Here is a Perl regular expression for some validation:
/^(?:[KQBNRPkqbnrp1-8]{1,8}\/){7}[KQBNRPkqbnrp1-8]{1,8}(?: [WBwb] (?:-|K?Q?k?q?)(?: [a-hA-H][1-8])?)?(?: (?:\+#|\+|#))?$/

Here are some examples:
4rkr1/4p1p1/8/8/8/8/8/5RK1 b - +#
4rkr1/4p1p1/8/8/8/8/8/5RK1 +#
4rkr1/4p1p1/8/8/8/8/8/5RK1 B -
rnbqkbnr/pppppppp/8/8/8/P7/1PPPPPPP/RNBQKBNR b KQkq a2
4rkr1/4p1p1/8/8/8/8/8/5RK1

Although a regular expression could do more validation for castling ability it would be wasteful to list each possibility and even then it can't account for invalid piece movement.
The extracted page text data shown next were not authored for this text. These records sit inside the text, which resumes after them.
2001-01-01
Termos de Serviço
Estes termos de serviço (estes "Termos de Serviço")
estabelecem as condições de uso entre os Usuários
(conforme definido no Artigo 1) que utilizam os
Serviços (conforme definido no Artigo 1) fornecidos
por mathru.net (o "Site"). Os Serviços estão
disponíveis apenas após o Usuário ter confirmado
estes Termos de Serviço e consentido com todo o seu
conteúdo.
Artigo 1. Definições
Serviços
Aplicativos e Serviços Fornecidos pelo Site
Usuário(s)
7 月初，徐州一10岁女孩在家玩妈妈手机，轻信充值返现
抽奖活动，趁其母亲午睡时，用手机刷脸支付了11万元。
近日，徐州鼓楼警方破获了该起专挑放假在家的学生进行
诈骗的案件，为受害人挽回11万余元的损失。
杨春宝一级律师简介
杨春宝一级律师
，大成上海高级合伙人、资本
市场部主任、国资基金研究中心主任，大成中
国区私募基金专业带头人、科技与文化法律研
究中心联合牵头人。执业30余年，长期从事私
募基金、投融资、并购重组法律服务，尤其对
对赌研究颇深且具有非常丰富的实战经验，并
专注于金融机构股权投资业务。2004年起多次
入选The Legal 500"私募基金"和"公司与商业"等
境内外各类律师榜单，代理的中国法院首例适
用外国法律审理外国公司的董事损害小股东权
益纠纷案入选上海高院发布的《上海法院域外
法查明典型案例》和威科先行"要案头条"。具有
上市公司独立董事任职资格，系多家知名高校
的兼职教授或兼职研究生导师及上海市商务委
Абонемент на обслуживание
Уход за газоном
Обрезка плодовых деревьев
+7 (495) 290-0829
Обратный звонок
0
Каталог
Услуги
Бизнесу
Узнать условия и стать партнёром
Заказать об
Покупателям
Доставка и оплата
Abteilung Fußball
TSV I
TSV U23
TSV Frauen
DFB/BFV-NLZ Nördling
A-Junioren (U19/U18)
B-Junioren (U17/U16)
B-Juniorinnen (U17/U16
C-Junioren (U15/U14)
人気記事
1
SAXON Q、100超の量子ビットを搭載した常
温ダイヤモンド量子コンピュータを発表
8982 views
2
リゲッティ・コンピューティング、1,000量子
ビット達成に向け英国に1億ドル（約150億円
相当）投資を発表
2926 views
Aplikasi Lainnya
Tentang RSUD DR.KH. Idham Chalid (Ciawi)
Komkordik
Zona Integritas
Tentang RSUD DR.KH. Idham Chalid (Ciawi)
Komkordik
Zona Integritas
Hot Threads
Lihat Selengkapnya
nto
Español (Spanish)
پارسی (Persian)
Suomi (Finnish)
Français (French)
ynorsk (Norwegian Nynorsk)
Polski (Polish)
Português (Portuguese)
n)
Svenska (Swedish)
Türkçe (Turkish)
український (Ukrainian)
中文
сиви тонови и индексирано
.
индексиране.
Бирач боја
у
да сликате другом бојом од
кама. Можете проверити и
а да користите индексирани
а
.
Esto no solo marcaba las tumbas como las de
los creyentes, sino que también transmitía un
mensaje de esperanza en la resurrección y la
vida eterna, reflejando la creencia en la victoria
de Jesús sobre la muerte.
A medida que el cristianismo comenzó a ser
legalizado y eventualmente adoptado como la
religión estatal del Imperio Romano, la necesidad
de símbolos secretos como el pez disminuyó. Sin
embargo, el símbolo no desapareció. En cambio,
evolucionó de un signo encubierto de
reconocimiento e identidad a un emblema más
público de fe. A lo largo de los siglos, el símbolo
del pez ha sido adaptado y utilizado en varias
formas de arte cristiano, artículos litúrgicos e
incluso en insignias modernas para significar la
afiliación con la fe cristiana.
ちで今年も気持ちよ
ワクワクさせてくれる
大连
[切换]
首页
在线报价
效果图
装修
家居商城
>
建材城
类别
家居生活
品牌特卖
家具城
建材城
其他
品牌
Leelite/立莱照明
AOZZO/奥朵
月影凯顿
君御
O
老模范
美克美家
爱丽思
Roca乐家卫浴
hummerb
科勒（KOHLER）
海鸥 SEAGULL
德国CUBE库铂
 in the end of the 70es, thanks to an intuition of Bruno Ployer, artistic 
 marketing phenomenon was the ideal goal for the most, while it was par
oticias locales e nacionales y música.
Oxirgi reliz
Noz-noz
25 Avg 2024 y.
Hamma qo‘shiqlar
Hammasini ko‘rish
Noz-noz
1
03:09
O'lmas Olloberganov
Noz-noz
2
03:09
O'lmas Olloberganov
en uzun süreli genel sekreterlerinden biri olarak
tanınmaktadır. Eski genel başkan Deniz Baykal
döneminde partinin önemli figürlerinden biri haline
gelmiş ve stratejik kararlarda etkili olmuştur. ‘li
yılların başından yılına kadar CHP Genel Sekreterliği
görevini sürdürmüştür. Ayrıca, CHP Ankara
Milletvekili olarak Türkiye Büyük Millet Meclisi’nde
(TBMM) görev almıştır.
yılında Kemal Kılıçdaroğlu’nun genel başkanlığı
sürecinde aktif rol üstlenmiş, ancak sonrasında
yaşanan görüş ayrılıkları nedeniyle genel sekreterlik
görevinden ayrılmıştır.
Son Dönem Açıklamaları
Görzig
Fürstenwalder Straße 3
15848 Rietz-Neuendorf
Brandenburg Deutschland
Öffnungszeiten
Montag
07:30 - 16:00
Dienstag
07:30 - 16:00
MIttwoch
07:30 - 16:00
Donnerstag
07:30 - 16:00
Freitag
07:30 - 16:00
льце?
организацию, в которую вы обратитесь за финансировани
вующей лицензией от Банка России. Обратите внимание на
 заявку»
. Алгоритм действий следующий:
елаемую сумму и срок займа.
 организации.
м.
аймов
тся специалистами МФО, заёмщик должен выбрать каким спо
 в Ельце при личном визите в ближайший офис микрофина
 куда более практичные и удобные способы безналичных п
Therefore it doesn't account for a single invalid case of the empty string instead of a hyphen for castling ability.
Rational: for completeness and minor improvements. The main thing is adding "+#". I removed the Full move number for being useless and the Half move clock for being virtually useless (is only used in tournaments which wouldn't be using board snapshots especially not for this number). I made the en passant indicator optional because it is insane not to be and made the turn indicator (and en passant coordinate) case insensitive because why not.

BCFEN: Binary Compressed FEN

This is only useful for computers and is not human usable. Based on FEN/SFEN, each rank takes 4 bytes and each board takes 32 bytes. There are 6 pieces: Rook, Knight, Bishop, Queen, King, Pawn. It needs to account for both colors and an empty square. Therefore the total number of square states are 13 which needs 4 bits. These states are defined as (binary hex):
0000 0: Empty square
0001 1: White Rook
0010 2: White Knight
0011 3: White Bishop
0100 4: White Queen
0101 5: White King
0110 6: White Pawn
0111 7
1000 8
1001 9: Black Rook
1010 A: Black Knight
1011 B: Black Bishop
1100 C: Black Queen
1101 D: Black King
1110 E: Black Pawn
1111 F
There are 3 unused square states which are: 0x7, 0x8, 0xF. White and black differ by a sign bit with 0x0 being empty square. Feature: an empty rank is all 0, also that the negative 0 is not used. In this notation there is no rank separator (forward slash) since it must be binary and there is no simple way to represent multiple blank squares. Additionally unlike FEN/SFEN the information after the board can't be provided (since it isn't necessary and this format must stay condensed and simple).

The unused states have no official definition but an optional meaning can be given to them such as: threatened by white or black (7/F), possible to en passant here (the empty square that was double moved over), or possible to castle across this square (note that even then castling ability must be tracked separately for example the starting board has none of these squares).

The entire board will be 8*8=64 hex digits (32 bytes). For example here is the starting board in hex (grouped by rank): 9ABCDBA9 EEEEEEEE 00000000 00000000 00000000 00000000 66666666 12345321
Compression comparison: BCFEN always takes 32 bytes per board, SFEN (board only) takes between 17 and 71 bytes. The extra information of SFEN takes 0 to 13 bytes. FEN's half clock goes up to 100 (3 bytes) and the full move clock has a huge unknown limit (in free play these numbers have no limit at all).
Rational: for completeness mostly. For compressing a game BCCN is much shorter and I doubt a large amount of boards will need to be stored or sent. Actually it might be nice to store the boards like this to determine threefold repetition (could need to store 99 half moves) although strings are double size it isn't that bad to store another 1 KiB or so. But this compression can be stored in a binary search tree for fast comparison.